Tuesday, April 10, 2012

Mortgage Modifications

For several years now, the home sales market in Greater Lowell has been sluggish, at best.  One big reason for that is the number of existing homeowners who are underwater on their mortgages.  Most in that position continue to make their monthly payments in the hopes of riding out the price trough and eventually regaining lost equity.  Others have no recourse but to endure foreclosure of the home.  But there's a third group and that's underwater homeowners who succeed in reaching a mortgage modification agreement with their lenders.  Quite a few such agreements get recorded here so I thought I'd scrutinize one and share some of the details.

First, the context: The property in question is a single family residence in a Greater Lowell community that was purchased by a married couple in 1999 for $169,000.  They financed that purchase with a mortgage of $135,200.  Like so many other American homeowners at the beginning of the 21st century, however, they began extracting cash from the rising value of their residence, refinancing four times: in 2001 for $200,000; in 2003 for $247,800; in 2004 for $352,750; and in 2005 for $409,500.  That last loan had an adjustable rate that began with 6.65% but which was permitted to rise in 2008.

That last loan was apparently too much for the home owners and they fell behind on their mortgage payments.  Unlike so many others, they were able to reach a Loan Modification Agreement with their lender earlier this month.  The agreement bundles all amounts owed (excluding late charges which are waived) into a new principal balance of $430,000.  That balance is divided into a "interest bearing principal balance" and a "deferred principal balance."  In our example, the "interest bearing principal balance" is $240,000 which is to be paid in monthly installments with interest at 5% until 2035 (thirty years from the initial loan).  The "deferred principal balance" was set at $190,000.  This amount is due on the maturity date of the loan or when the property is sold, whichever comes first. 

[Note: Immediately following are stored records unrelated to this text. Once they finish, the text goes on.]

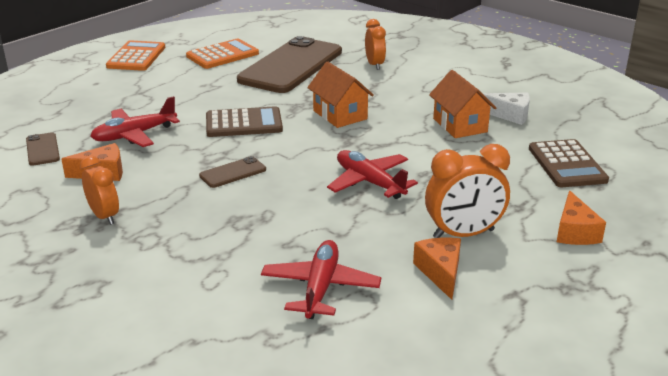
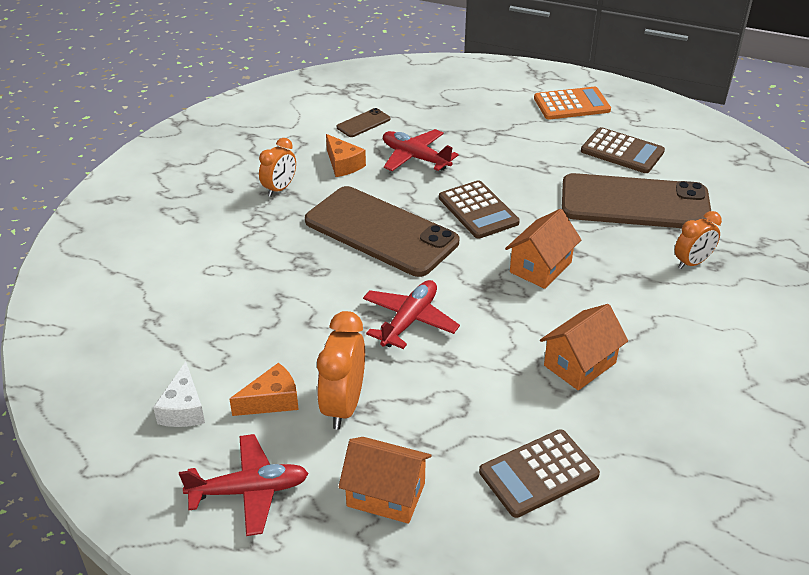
camera: 70 degrees right, 10 degrees up
orange calculator [186,39,259,69] -> brown calculator [581,127,665,173]
brown phone [199,156,266,188] -> brown phone [305,186,459,277], size x2.46
red plane [261,240,381,319] -> red plane moved to [179,434,308,536]
orange clock [425,144,510,238] -> orange clock turned 45 degrees clockwise [317,311,365,430]
white cheese [482,93,530,125] -> white cheese moved to [153,362,205,427]
orange cheese [557,190,606,245] -> orange house [339,437,432,524]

This certainly seems like a reasonable method of keeping underwater borrowers in their homes, but whatever the value of the house now, it seems unlikely that the value will claw back to something that exceeds the total amount owed any time soon.  That means the homeowner is effectively tied to the house for the foreseeable future.  Magnify this situation by everyone else in a like situation and you can better understand why the real estate market remains so sluggish.